Identifying fraudulent activity is a necessity given the growing sophistication of fraudulent methods and the need for financial services firms to maintain consumer confidence in their products and services. Applied machine learning, statistical analysis, and AI-driven automation can be used to benchmark user behavior, evaluate incoming transactions in real-time, and prevent losses before they occur. Building machine learning models from transactional data of even the largest datasets can help businesses improve their fraud detection capabilities.
With decision intelligence, any potential fraud can be detected by spotting anomalies or deviations from “normal” behavior or patterns right as the transactions occur. Normal audit procedures, for example, often rely on sampling. This leaves substantial amounts of data unexamined or examined after the fraud has occurred. Decision intelligence establishes a baseline of data of non-fraudulent activity to compare to the suspicious dataset. It may also be possible to identify data known to be associated with fraud. This allows users to be one step ahead of any fraudulent activity, saving financial companies, and their clients, time, and money.

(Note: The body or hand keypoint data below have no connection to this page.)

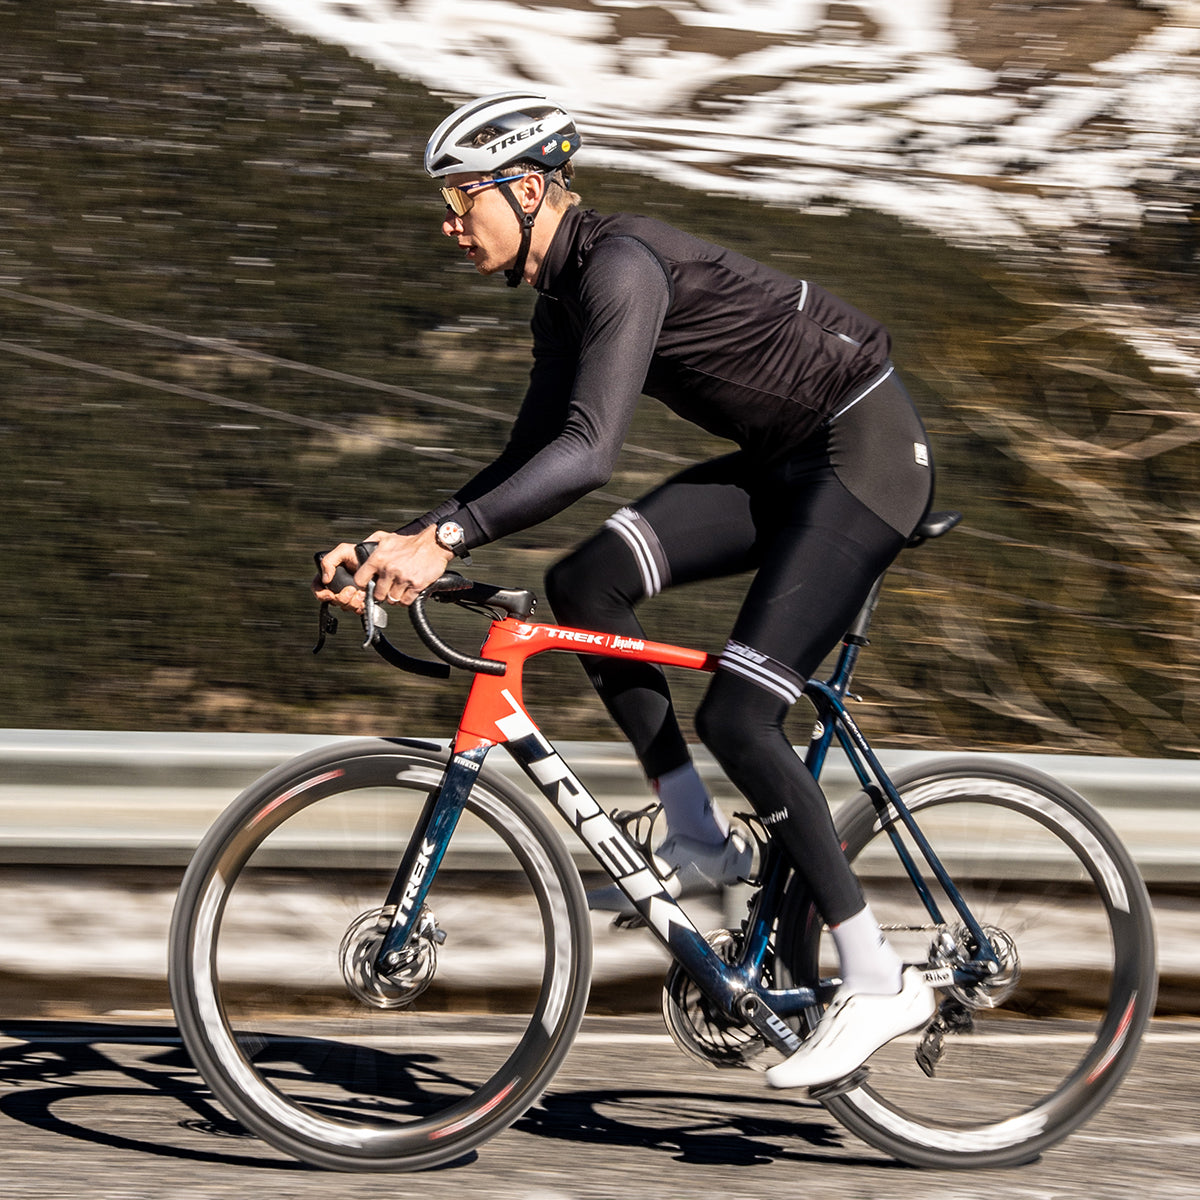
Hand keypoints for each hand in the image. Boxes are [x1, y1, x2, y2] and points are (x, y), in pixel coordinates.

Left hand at [312, 526, 453, 612]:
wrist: (434, 544)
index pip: (360, 580)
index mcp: (379, 558)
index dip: (363, 585)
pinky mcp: (416, 585)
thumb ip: (371, 542)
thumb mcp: (387, 537)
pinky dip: (405, 600)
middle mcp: (389, 569)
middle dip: (381, 593)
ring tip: (398, 589)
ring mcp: (403, 578)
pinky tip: (407, 592)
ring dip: (394, 597)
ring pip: (391, 599)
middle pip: (377, 594)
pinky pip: (405, 601)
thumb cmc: (411, 542)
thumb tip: (360, 549)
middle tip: (386, 589)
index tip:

Modern financial institutions thrive off using data to efficiently capture new opportunities, manage risk, and strengthen customer relationships. But with so much data at their disposal–and too many tools to store, access, and analyze that data–it can be challenging to turn insights into informed business decisions. Financial organizations deserve an analytics experience that delivers a new level of self-service and productivity, eliminating the bottlenecks of traditional analytics tools and making it possible for every user to leverage data. With decision intelligence, organizations can get deeper insights faster, enabling decision-making that will help them to surpass the competition.